Keep deposits small. 10–15% is normal. Enough to secure materials and commit the builder's time. Anything more than that should ring alarm bells. Never pay more than 20% before a spade hits the ground.
Use stage payments. Tie payments to milestones, not dates. Pay for foundations when foundations are done. Pay for the roof when the roof is on. Don't pay for work that hasn't happened yet. This is exactly the approach that protects against builders who change the price after starting.
Check references. Before you hire, ask for references from recent jobs. Not just "can I see your portfolio?" but "can I speak to someone whose job you finished last month?" A builder who delivers will happily provide names.
Get a baseline estimate. Use MyBuildAlly's cost calculator before you hire so you know whether the quote is realistic. If a builder quotes significantly under market rate, they might be planning to make up the difference through delays, variations, and extras.

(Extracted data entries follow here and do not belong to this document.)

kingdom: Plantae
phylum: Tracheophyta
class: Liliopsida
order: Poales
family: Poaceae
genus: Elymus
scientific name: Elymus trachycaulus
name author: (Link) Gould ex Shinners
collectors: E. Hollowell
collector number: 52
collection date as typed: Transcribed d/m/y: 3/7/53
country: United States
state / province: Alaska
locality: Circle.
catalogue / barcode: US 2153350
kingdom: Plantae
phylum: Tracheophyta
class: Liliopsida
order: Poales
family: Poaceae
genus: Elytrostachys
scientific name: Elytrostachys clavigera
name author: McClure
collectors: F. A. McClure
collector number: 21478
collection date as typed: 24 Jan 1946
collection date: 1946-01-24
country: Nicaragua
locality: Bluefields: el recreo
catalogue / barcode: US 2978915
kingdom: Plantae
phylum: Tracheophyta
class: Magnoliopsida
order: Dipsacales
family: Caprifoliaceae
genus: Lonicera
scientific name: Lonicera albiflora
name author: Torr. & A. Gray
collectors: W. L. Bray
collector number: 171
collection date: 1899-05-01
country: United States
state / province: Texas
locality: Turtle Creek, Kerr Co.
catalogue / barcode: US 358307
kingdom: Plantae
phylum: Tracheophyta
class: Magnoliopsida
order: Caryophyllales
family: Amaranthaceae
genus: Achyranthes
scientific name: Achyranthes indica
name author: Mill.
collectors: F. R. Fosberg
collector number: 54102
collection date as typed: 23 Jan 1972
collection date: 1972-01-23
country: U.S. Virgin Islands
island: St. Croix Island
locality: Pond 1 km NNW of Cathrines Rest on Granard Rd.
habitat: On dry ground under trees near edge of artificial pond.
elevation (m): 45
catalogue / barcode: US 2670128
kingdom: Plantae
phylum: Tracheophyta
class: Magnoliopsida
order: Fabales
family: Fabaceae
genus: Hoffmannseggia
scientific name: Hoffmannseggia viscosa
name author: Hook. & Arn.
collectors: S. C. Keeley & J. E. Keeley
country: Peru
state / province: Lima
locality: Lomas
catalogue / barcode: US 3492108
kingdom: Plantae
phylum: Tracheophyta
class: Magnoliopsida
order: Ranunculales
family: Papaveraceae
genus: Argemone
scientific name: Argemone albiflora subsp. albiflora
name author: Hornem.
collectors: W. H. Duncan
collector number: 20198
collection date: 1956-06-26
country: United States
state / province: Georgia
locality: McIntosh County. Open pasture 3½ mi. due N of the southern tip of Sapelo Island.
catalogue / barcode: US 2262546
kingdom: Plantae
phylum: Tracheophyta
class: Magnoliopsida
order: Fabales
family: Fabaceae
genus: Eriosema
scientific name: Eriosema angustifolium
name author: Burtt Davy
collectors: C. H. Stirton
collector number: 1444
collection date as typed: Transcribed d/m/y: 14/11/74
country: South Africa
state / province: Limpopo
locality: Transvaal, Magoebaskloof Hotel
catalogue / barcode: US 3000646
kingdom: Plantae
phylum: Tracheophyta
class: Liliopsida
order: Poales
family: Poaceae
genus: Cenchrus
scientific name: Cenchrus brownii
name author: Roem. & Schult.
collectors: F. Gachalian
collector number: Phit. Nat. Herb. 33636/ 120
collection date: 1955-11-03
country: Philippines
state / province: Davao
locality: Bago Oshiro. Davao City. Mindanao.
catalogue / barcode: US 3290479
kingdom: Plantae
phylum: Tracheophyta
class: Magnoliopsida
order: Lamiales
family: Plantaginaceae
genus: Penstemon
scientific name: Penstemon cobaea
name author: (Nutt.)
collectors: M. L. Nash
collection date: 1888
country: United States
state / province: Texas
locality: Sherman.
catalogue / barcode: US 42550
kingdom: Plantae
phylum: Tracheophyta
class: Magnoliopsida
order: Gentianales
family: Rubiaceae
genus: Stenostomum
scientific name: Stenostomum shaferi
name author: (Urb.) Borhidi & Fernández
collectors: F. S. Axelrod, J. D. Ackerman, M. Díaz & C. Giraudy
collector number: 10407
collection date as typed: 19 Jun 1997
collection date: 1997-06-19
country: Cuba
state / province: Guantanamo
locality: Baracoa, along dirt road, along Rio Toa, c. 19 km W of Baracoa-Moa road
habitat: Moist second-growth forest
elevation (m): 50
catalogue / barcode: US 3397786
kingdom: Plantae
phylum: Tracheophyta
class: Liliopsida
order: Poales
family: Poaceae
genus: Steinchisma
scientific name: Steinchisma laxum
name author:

Reasonable delays vs red flags - a quick guide
| Situation | Verdict |
|---|---|
| 2–3 weeks wait, builder communicating, start date confirmed | Normal |
| 4–6 weeks, but agreed upfront and builder checking in | Normal |
| 3+ weeks, no communication, no firm start date | Red flag |
| Deposit paid, builder won't return calls | Serious red flag |
| Start date missed twice, excuses keep changing | Serious red flag |
| Builder says "I'll let you know" with no date | Red flag |
| Builder sends updates and explains delay honestly | Probably fine |
The bottom line
Some waiting is normal. Good builders are busy. What's not normal is silence, missed dates, and excuses that keep shifting.
If your builder is communicating, has given you a firm date, and is keeping you in the loop - relax. If they've taken your money and gone quiet - act. Call, write, set a deadline. Don't wait and hope. Hope is not a project management strategy.